Required action A: From the passage on manifold learning and matrix metrics, list each metric it names for full-rank correlation matrices.
Required action B: Please return everything in the passage on manifold learning and matrix metrics from "For symmetric positive" down to "by correlation matrices.".

Document extract:
○ ○ ○ ○ ○

Beyond the mean, we investigated non-parametric submanifold learning techniques generalizing properly the principal flows to more than one dimension. The main obstruction is that the tangent space estimated with local PCA does not generates a submanifold but rather a non-integrable field of subspaces (a geometric distribution) that we call the Principal Bundle [32,37]. Despite the absence of a submanifold, we can still compute distances between the points of the underlying point-cloud that respect this geometry using the proper notion of sub-Riemannian geodesics. This method working in any manifold and any dimension / co-dimension achieves impressive results on very noisy point clouds on a 2D surface in 3D. This is a very promising technique for geometric processing in computer graphics and for data analysis in high dimensional spaces. We also developed a new theory of affine maps in manifolds which pave the way for the generalization of algorithms like Locally Linear Embedding (LLE) to Riemannian manifolds [31,49]. Finally, we revisited standard dimension reduction techniques such as probabilistic PCA with flag spaces: we showed that the resulting Principal Subspace Analysis provides a principled family of models which is much simpler and more interpretable than usual PCA modes, while remaining as efficient as other the state-of-the-art methods [51].

For symmetric positive definite (SPD) matrices, used in a wide range of applications, we clarified the relationship between existing metrics by classifying them in main families based on their invariance properties [1,3,27,29]. We then investigated the quotient space of full-rank correlation matrices. The most natural affine-quotient metric has both negative and (unbounded) positive curvature [18], which may notably complexify the implementation of the logarithm with optimization. Thus, we introduce computationally more convenient Hadamard or even log-Euclidean metrics, along with their geometric operations [28,45]. These new metrics may have very interesting applications in several areas, notably in neuroimaging where brain networks extracted from fMRI data are parametrized by correlation matrices.

○ ○ ○ ○ ○

Information supplied:
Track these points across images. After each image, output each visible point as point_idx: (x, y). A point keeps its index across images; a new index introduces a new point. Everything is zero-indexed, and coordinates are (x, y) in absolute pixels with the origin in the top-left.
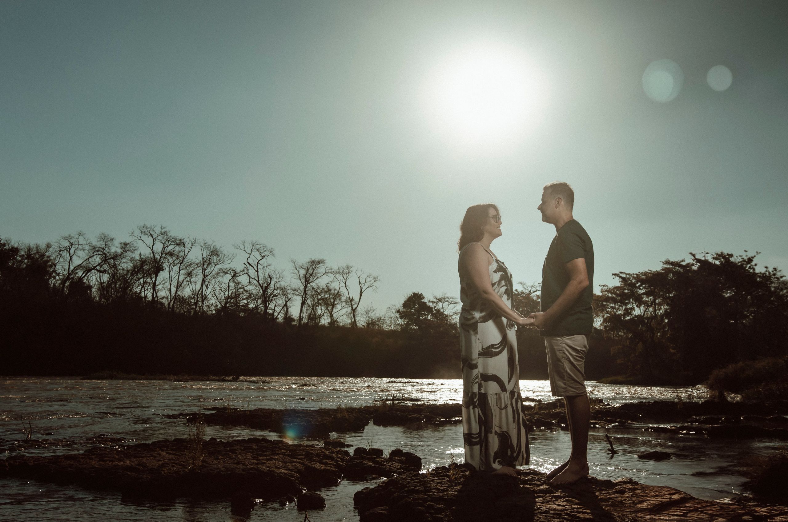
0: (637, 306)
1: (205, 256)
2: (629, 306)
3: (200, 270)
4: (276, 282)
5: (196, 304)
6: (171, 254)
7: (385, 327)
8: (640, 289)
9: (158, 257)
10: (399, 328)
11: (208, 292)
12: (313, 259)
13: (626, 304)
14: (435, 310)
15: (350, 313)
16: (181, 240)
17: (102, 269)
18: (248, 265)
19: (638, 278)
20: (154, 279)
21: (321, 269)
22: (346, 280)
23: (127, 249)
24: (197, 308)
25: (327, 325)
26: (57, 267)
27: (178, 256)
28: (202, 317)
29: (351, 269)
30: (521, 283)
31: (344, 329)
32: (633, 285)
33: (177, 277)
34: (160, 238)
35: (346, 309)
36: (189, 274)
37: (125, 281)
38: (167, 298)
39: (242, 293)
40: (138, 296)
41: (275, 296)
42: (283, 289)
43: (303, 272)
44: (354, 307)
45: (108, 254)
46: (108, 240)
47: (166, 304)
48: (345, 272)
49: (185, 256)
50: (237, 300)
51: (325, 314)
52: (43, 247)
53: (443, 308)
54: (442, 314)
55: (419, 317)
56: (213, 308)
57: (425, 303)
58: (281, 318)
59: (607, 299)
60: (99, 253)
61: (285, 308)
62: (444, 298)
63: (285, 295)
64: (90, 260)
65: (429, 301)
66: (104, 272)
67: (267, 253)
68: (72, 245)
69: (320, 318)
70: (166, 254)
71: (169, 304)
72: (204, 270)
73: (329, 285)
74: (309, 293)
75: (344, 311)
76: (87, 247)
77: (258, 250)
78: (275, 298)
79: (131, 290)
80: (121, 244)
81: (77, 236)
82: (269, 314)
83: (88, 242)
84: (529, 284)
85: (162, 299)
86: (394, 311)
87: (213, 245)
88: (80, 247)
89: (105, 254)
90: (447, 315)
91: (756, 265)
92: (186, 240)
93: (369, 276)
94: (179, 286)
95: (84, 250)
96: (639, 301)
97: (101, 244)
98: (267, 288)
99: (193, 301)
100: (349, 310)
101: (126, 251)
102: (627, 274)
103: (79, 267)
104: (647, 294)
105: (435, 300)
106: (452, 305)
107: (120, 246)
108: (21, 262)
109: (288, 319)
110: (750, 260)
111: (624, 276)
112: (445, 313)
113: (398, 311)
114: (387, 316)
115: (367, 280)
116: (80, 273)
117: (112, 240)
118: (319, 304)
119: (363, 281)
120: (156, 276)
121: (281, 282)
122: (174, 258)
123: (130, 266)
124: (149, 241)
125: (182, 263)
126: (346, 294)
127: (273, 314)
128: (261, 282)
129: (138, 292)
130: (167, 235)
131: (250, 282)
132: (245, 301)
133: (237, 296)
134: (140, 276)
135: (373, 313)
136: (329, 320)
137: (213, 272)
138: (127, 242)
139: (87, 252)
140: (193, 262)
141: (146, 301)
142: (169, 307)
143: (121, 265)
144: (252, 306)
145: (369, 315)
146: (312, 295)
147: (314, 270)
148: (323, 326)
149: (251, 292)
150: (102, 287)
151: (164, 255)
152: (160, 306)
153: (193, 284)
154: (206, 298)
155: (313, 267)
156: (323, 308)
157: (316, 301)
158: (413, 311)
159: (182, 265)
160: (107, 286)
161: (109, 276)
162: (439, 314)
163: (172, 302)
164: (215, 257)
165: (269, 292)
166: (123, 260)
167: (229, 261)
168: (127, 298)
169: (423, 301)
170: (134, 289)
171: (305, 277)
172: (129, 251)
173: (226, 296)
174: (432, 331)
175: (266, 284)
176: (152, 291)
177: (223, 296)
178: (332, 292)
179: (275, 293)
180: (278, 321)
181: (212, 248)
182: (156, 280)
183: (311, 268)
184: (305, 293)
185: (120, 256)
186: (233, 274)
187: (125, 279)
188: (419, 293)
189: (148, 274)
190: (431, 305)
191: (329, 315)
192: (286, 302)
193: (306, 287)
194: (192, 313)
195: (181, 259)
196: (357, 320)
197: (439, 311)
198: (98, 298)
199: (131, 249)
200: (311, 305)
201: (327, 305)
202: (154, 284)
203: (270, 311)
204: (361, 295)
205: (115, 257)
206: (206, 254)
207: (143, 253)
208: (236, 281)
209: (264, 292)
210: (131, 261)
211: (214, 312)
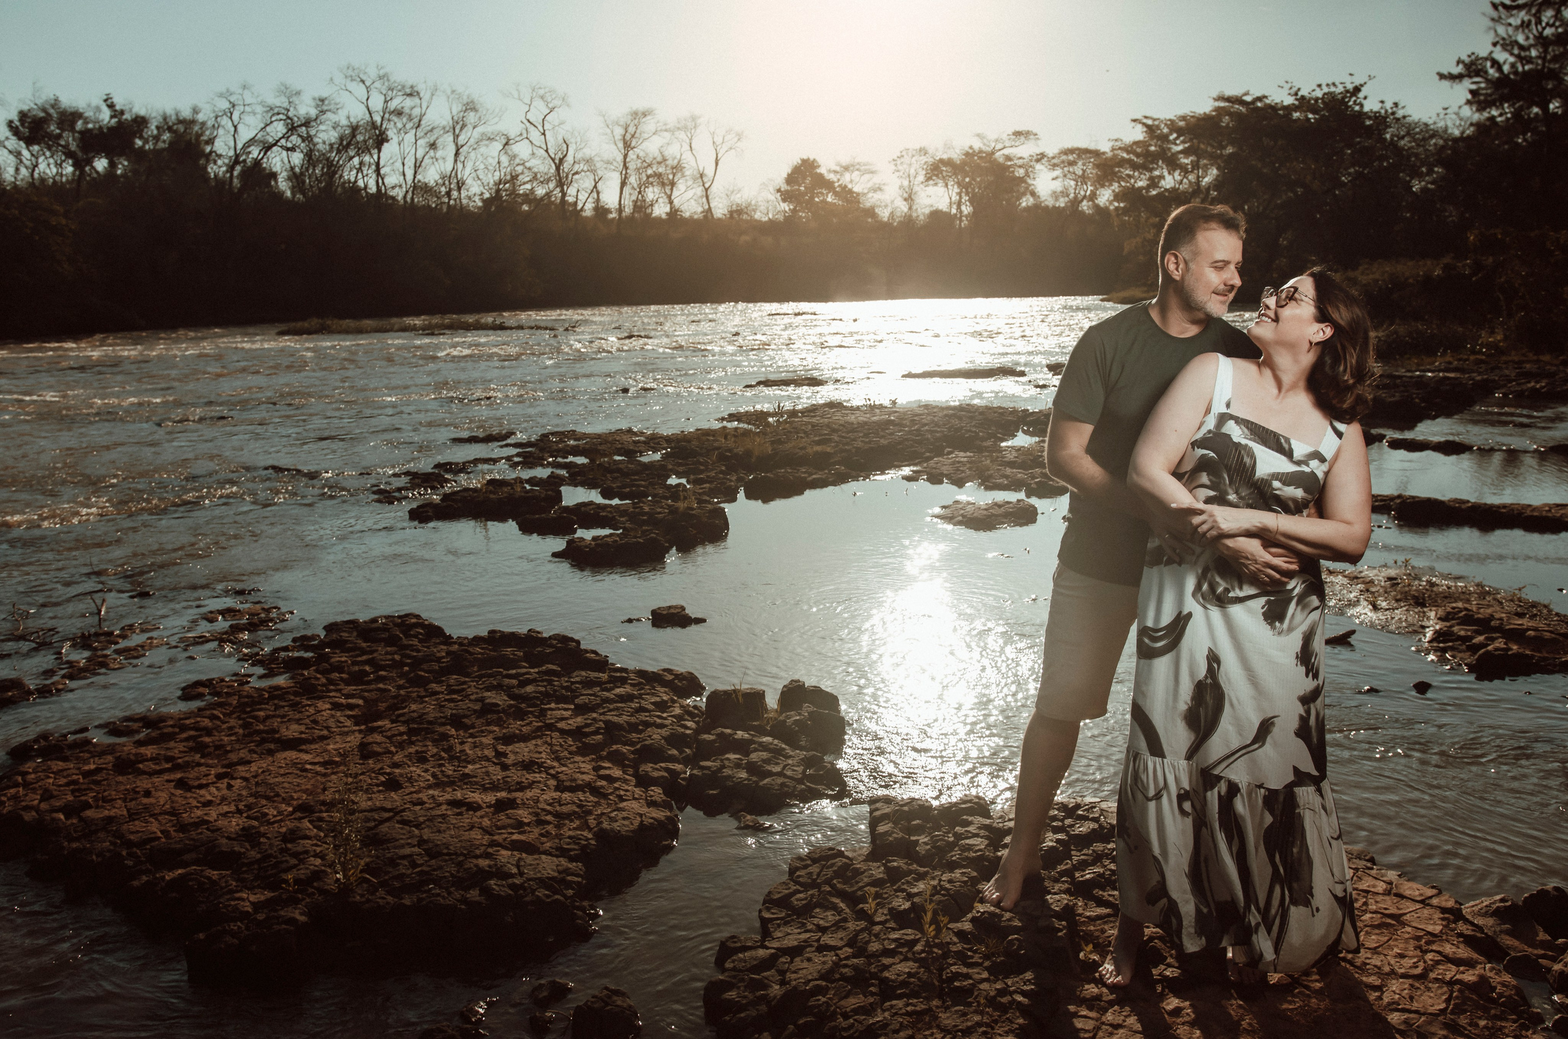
0: (1169, 173)
1: (455, 112)
2: (1157, 173)
3: (450, 138)
4: (576, 150)
5: (448, 194)
6: (399, 113)
7: (758, 216)
8: (1176, 144)
9: (377, 119)
10: (781, 217)
11: (466, 173)
12: (634, 109)
13: (1151, 170)
14: (840, 186)
15: (702, 197)
16: (412, 87)
17: (289, 145)
18: (528, 124)
19: (1172, 125)
20: (375, 157)
21: (648, 126)
22: (691, 140)
23: (325, 108)
24: (452, 202)
25: (664, 216)
26: (216, 144)
27: (410, 116)
28: (459, 213)
29: (698, 121)
30: (978, 135)
31: (690, 222)
32: (1164, 138)
33: (413, 151)
34: (378, 84)
35: (694, 191)
36: (433, 146)
37: (330, 164)
38: (400, 186)
39: (522, 173)
40: (354, 190)
41: (577, 173)
42: (589, 161)
43: (619, 132)
44: (707, 186)
45: (296, 119)
46: (293, 95)
47: (400, 198)
48: (689, 126)
49: (422, 116)
50: (514, 184)
51: (660, 200)
52: (186, 114)
53: (851, 181)
54: (851, 192)
55: (812, 198)
56: (477, 199)
57: (821, 175)
58: (589, 210)
59: (1122, 163)
60: (281, 116)
61: (595, 195)
62: (853, 166)
63: (593, 171)
64: (268, 129)
65: (830, 171)
66: (292, 149)
67: (556, 102)
68: (234, 106)
69: (652, 205)
70: (391, 113)
71: (405, 197)
72: (456, 137)
73: (663, 149)
74: (632, 166)
75: (690, 193)
76: (259, 109)
77: (542, 97)
78: (576, 177)
79: (341, 176)
80: (314, 99)
81: (240, 91)
82: (570, 204)
83: (259, 99)
84: (992, 136)
85: (393, 188)
86: (772, 190)
87: (467, 93)
88: (247, 109)
89: (291, 119)
90: (858, 194)
91: (1365, 98)
92: (421, 87)
93: (729, 131)
94: (417, 167)
95: (254, 114)
96: (1172, 164)
97: (281, 102)
98: (561, 160)
99: (443, 189)
100: (699, 191)
101: (323, 112)
102: (1154, 120)
103: (252, 141)
104: (1186, 152)
105: (838, 169)
106: (867, 176)
107: (313, 104)
108: (157, 138)
109: (601, 211)
110: (1357, 89)
111: (1150, 122)
112: (856, 189)
113: (779, 191)
114: (760, 199)
115: (726, 139)
116: (255, 152)
117: (298, 93)
118: (648, 183)
119: (719, 140)
120: (379, 151)
121: (585, 150)
122: (405, 120)
123: (332, 136)
124: (361, 91)
125: (419, 126)
126: (693, 163)
127: (576, 203)
128: (552, 152)
129: (353, 179)
130: (388, 80)
131: (533, 154)
132: (528, 186)
133: (514, 177)
134: (352, 153)
135: (739, 195)
136: (668, 209)
137: (472, 140)
138: (324, 95)
139: (259, 116)
140: (436, 124)
141: (367, 193)
142: (405, 201)
143: (321, 135)
144: (540, 191)
145: (732, 198)
146: (638, 169)
147: (637, 127)
148: (659, 220)
149: (535, 170)
150: (294, 174)
151: (387, 116)
152: (390, 201)
153: (440, 161)
154: (463, 184)
155: (636, 122)
156: (657, 189)
157: (645, 179)
158: (802, 188)
159: (419, 130)
160: (302, 174)
161: (301, 156)
162: (846, 194)
163: (410, 193)
164: (472, 114)
165: (566, 166)
166: (322, 127)
167: (496, 119)
168: (336, 190)
169: (818, 171)
170: (345, 174)
171: (624, 139)
172: (329, 110)
173: (497, 178)
174: (835, 220)
175: (560, 155)
176: (374, 176)
177: (491, 179)
178: (670, 162)
179: (576, 168)
180: (584, 214)
181: (465, 98)
182: (379, 158)
183: (632, 125)
184: (625, 167)
185: (316, 119)
186: (504, 141)
187: (328, 159)
188: (812, 159)
189: (363, 149)
190: (832, 177)
191: (667, 201)
192: (596, 183)
193: (625, 156)
194: (445, 210)
195: (416, 120)
196: (712, 205)
197: (846, 186)
198: (289, 194)
199: (332, 107)
200: (635, 186)
201: (663, 184)
202: (378, 164)
203: (570, 199)
204: (717, 164)
205: (307, 124)
206: (456, 108)
207: (352, 114)
208: (510, 153)
209: (558, 168)
210: (334, 128)
211: (480, 204)
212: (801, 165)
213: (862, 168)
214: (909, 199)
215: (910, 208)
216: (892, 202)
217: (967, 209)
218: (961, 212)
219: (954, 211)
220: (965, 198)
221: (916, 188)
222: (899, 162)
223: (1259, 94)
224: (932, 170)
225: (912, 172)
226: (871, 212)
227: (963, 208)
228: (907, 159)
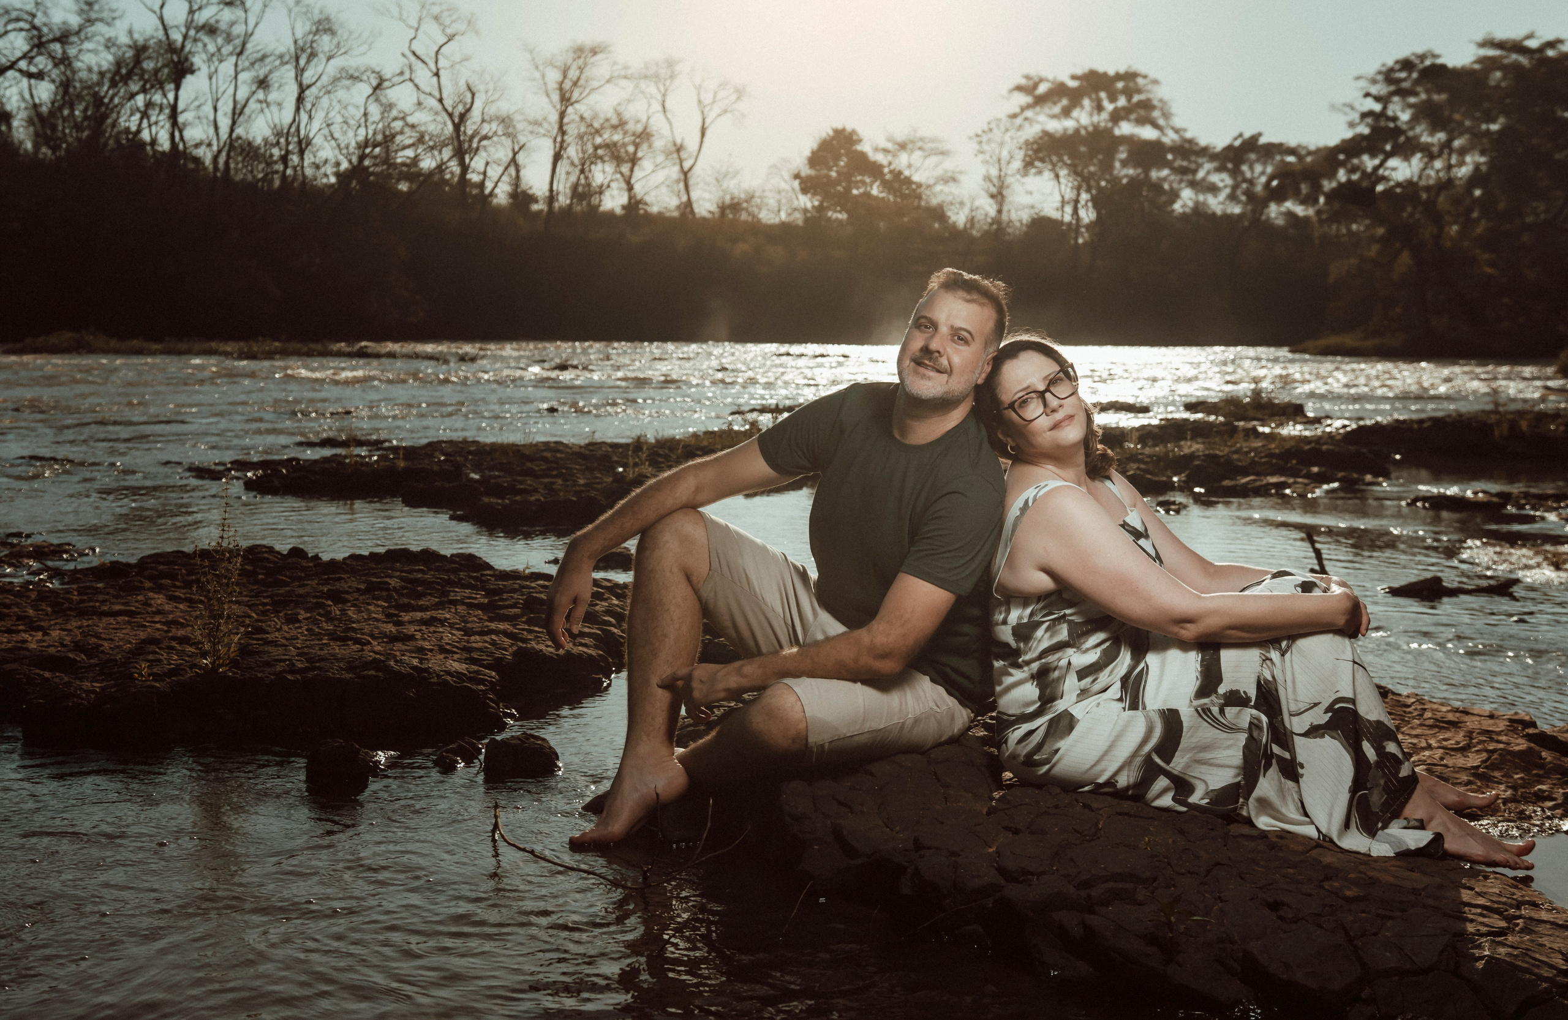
1: (299, 34)
3: (289, 72)
4: (487, 103)
5: (284, 159)
6: (211, 30)
7: (765, 216)
9: (177, 37)
10: (799, 218)
11: (314, 128)
12: (579, 42)
14: (891, 172)
15: (678, 181)
17: (33, 69)
18: (413, 59)
20: (171, 96)
21: (600, 68)
22: (664, 95)
23: (93, 15)
24: (289, 172)
25: (619, 211)
27: (229, 35)
28: (301, 191)
29: (677, 68)
31: (660, 219)
33: (231, 90)
36: (263, 83)
37: (98, 101)
38: (209, 145)
39: (402, 132)
40: (134, 145)
41: (486, 137)
42: (505, 121)
43: (554, 76)
44: (687, 164)
45: (45, 30)
47: (208, 162)
48: (662, 74)
49: (248, 36)
50: (387, 148)
51: (614, 185)
53: (910, 166)
54: (908, 181)
55: (848, 190)
56: (329, 169)
57: (863, 155)
58: (502, 195)
60: (22, 24)
61: (512, 171)
62: (912, 142)
63: (511, 136)
65: (876, 149)
66: (40, 76)
67: (458, 27)
69: (600, 192)
70: (199, 29)
71: (215, 159)
72: (300, 72)
73: (622, 109)
74: (572, 130)
75: (661, 176)
77: (436, 18)
78: (484, 143)
79: (114, 124)
82: (473, 185)
85: (197, 146)
86: (787, 175)
89: (38, 30)
90: (919, 185)
93: (723, 85)
94: (237, 113)
98: (463, 117)
99: (276, 152)
100: (674, 172)
101: (90, 21)
105: (889, 146)
106: (933, 160)
107: (74, 8)
109: (521, 198)
112: (916, 178)
113: (797, 176)
114: (769, 186)
115: (719, 96)
118: (596, 158)
119: (707, 98)
120: (177, 88)
122: (220, 40)
123: (105, 60)
125: (241, 52)
126: (667, 131)
127: (482, 185)
128: (448, 103)
129: (134, 128)
131: (419, 104)
132: (410, 153)
133: (389, 139)
134: (134, 87)
135: (734, 181)
136: (624, 199)
137: (325, 78)
140: (269, 49)
141: (155, 151)
142: (216, 168)
143: (82, 57)
144: (427, 163)
145: (725, 185)
146: (581, 137)
147: (581, 69)
148: (610, 215)
149: (423, 129)
150: (39, 115)
151: (192, 33)
152: (191, 166)
153: (274, 108)
154: (309, 143)
155: (581, 62)
156: (609, 168)
157: (591, 150)
158: (834, 174)
159: (243, 57)
160: (52, 113)
161: (52, 87)
162: (899, 183)
163: (224, 154)
164: (326, 38)
165: (470, 128)
166: (87, 45)
167: (364, 48)
168: (106, 144)
169: (859, 148)
170: (121, 120)
171: (561, 89)
172: (101, 20)
173: (361, 138)
174: (882, 224)
175: (460, 109)
176: (168, 126)
177: (352, 138)
178: (631, 127)
179: (486, 129)
180: (495, 201)
181: (316, 11)
182: (176, 98)
183: (574, 67)
184: (562, 131)
185: (78, 33)
186: (374, 83)
187: (95, 95)
188: (849, 128)
189: (154, 82)
190: (881, 158)
191: (624, 186)
192: (515, 154)
193: (562, 115)
194: (277, 183)
195: (238, 42)
196: (694, 195)
197: (900, 173)
198: (29, 145)
199: (105, 15)
200: (576, 161)
201: (618, 160)
202: (174, 108)
203: (474, 178)
204: (703, 134)
205: (64, 38)
206: (302, 28)
207: (137, 27)
208: (384, 101)
209: (457, 127)
210: (107, 47)
211: (333, 180)
212: (833, 139)
213: (928, 146)
214: (999, 196)
215: (1000, 211)
216: (973, 199)
217: (1087, 215)
218: (1078, 219)
219: (1067, 218)
220: (1084, 196)
221: (1010, 180)
222: (984, 138)
223: (1550, 37)
224: (1036, 151)
225: (1005, 154)
226: (938, 213)
227: (1082, 213)
228: (997, 135)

○ ○ ○ ○ ○

Problem solution A:
affine-quotient metric
Hadamard metrics
log-Euclidean metrics

Problem solution B:
For symmetric positive definite (SPD) matrices, used in a wide range of applications, we clarified the relationship between existing metrics by classifying them in main families based on their invariance properties [1,3,27,29]. We then investigated the quotient space of full-rank correlation matrices. The most natural affine-quotient metric has both negative and (unbounded) positive curvature [18], which may notably complexify the implementation of the logarithm with optimization. Thus, we introduce computationally more convenient Hadamard or even log-Euclidean metrics, along with their geometric operations [28,45]. These new metrics may have very interesting applications in several areas, notably in neuroimaging where brain networks extracted from fMRI data are parametrized by correlation matrices.